Reploids may not need to eat or sleep, but their existence isn't economically free at all, as MMZ tells us...
There are only so many kinds of labor that relate to energy resources.
Your family as it is would still exist and of course you could still form bonds with new people, so it's not like society would become a sea of lone individuals. People would still care for each other, though things like marriage might become sort of nebulous; I could imagine both parts agreeing to see what life is like with other significant others.
Defeats the point of marriage, I'd say.
"As it is" is the whole problem. Families are supposed to shift over time. You gravitate away from the people who raised you, and your ability to do so is a testament to how successful they were (or what a great self-tutor you are, if they sucked at it). The immature grow self-sufficient until they feel comfortable taking care of others, at which point they establish a new branch. If you enforce sterility, those who grow up find that they are not needed. The family unit hits an impass and only those who find fulfillment in work can adjust.

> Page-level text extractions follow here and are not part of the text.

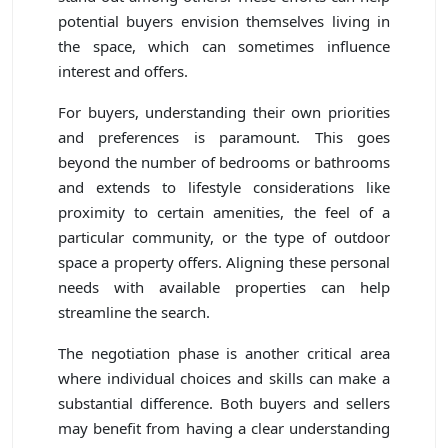
potential buyers envision themselves living in
the space, which can sometimes influence
interest and offers.
For buyers, understanding their own priorities
and preferences is paramount. This goes
beyond the number of bedrooms or bathrooms
and extends to lifestyle considerations like
proximity to certain amenities, the feel of a
particular community, or the type of outdoor
space a property offers. Aligning these personal
needs with available properties can help
streamline the search.
The negotiation phase is another critical area
where individual choices and skills can make a
substantial difference. Both buyers and sellers
may benefit from having a clear understanding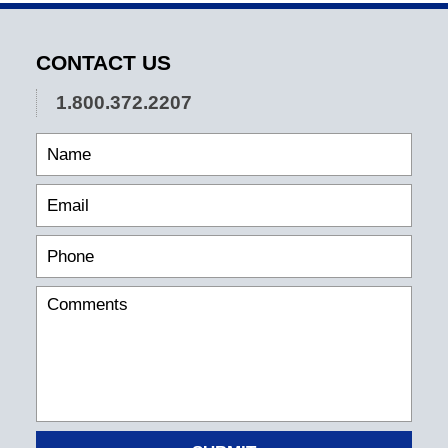
CONTACT US
1.800.372.2207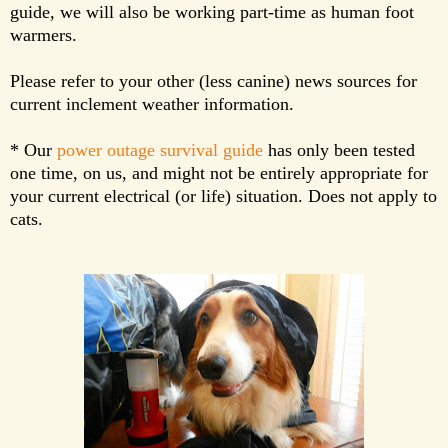
guide, we will also be working part-time as human foot
warmers.
Please refer to your other (less canine) news sources for
current inclement weather information.
* Our
power outage survival guide
has only been tested
one time, on us, and might not be entirely appropriate for
your current electrical (or life) situation. Does not apply to
cats.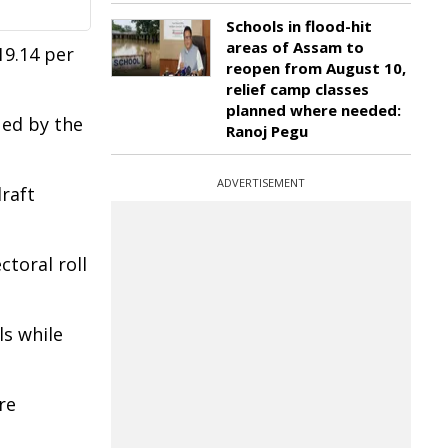
Schools in flood-hit
areas of Assam to
19.14 per
reopen from August 10,
relief camp classes
planned where needed:
ued by the
Ranoj Pegu
ADVERTISEMENT
draft
ctoral roll
ls while
re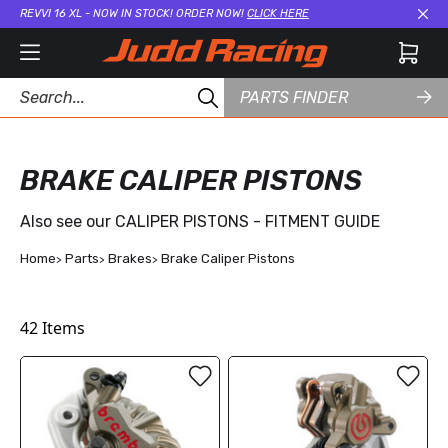
REVVI 16 XL - NOW IN STOCK! ORDER NOW!
CLICK HERE
Cl
PARTS FINDER
BRAKE CALIPER PISTONS
Also see our
CALIPER PISTONS - FITMENT GUIDE
Home
Parts
Brakes
Brake Caliper Pistons
42
Items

The core problem, both in family and labor, of "immortality + sterilization", is that the world effectively stagnates.
Plus there are other things in life than working for money that people enjoy, like art and sciences of all sorts, so I doubt all that will be left for people to do is be selfish when they have little want of anything.

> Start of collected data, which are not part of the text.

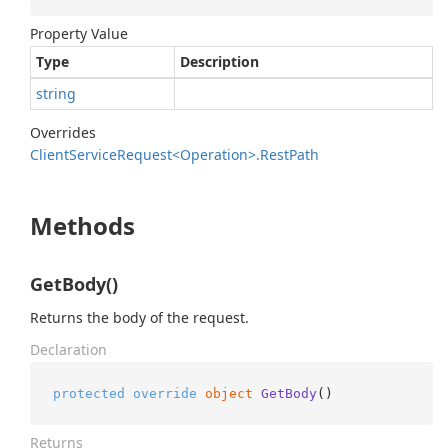
Property Value
Type
Description
string
Overrides
Client
Service
Request<Operation>.
Rest
Path
Methods
GetBody()
Returns the body of the request.
Declaration
protected
override
object
GetBody
()
Returns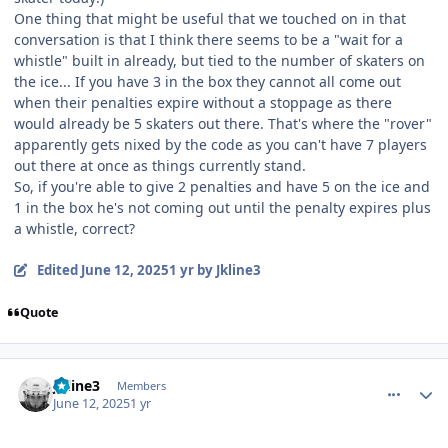
One thing that might be useful that we touched on in that
conversation is that I think there seems to be a "wait for a
whistle" built in already, but tied to the number of skaters on
the ice... If you have 3 in the box they cannot all come out
when their penalties expire without a stoppage as there
would already be 5 skaters out there. That's where the "rover"
apparently gets nixed by the code as you can't have 7 players
out there at once as things currently stand.
So, if you're able to give 2 penalties and have 5 on the ice and
1 in the box he's not coming out until the penalty expires plus
a whistle, correct?
Edited
June 12, 2025
1 yr
by Jkline3
Quote
comment_210823
Author stats
Jkline3
Members
June 12, 2025
1 yr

You're still working for people, though, just not in the material sense. The arts exist either to inspire others or to express and satisfy yourself. But not everyone is creative, and not everyone who is feels that they can make a big enough impact that it's worthwhile.
I don't think that last would really happen; the universe is vast, our time in it short and our senses too narrow to get to appreciate all of it even if we live until the end of everything. And of course we're not going to FORCE people to stay alive; we're just not going to force them to age and die, either.
Irrelevant. Except in cases of extreme suffering, life is not something that is ended by choice.
Not played it, unfortunately.
You are dead to me, and can get started on your resurrection by watching this:
http://www.youtube.com/watch?v=eXflsg011EsEven so, you'd best get your soulless husk into some PS1 action. NOW.
Basically, perfection itself was the problem. There was no death, no hunger, no disease. And after about three millennia or so of no hardship, there was no appreciation. Those on top followed their whims, those on the bottom had their duty. That was all there was to life. The Master decided they'd lost too much in that shift.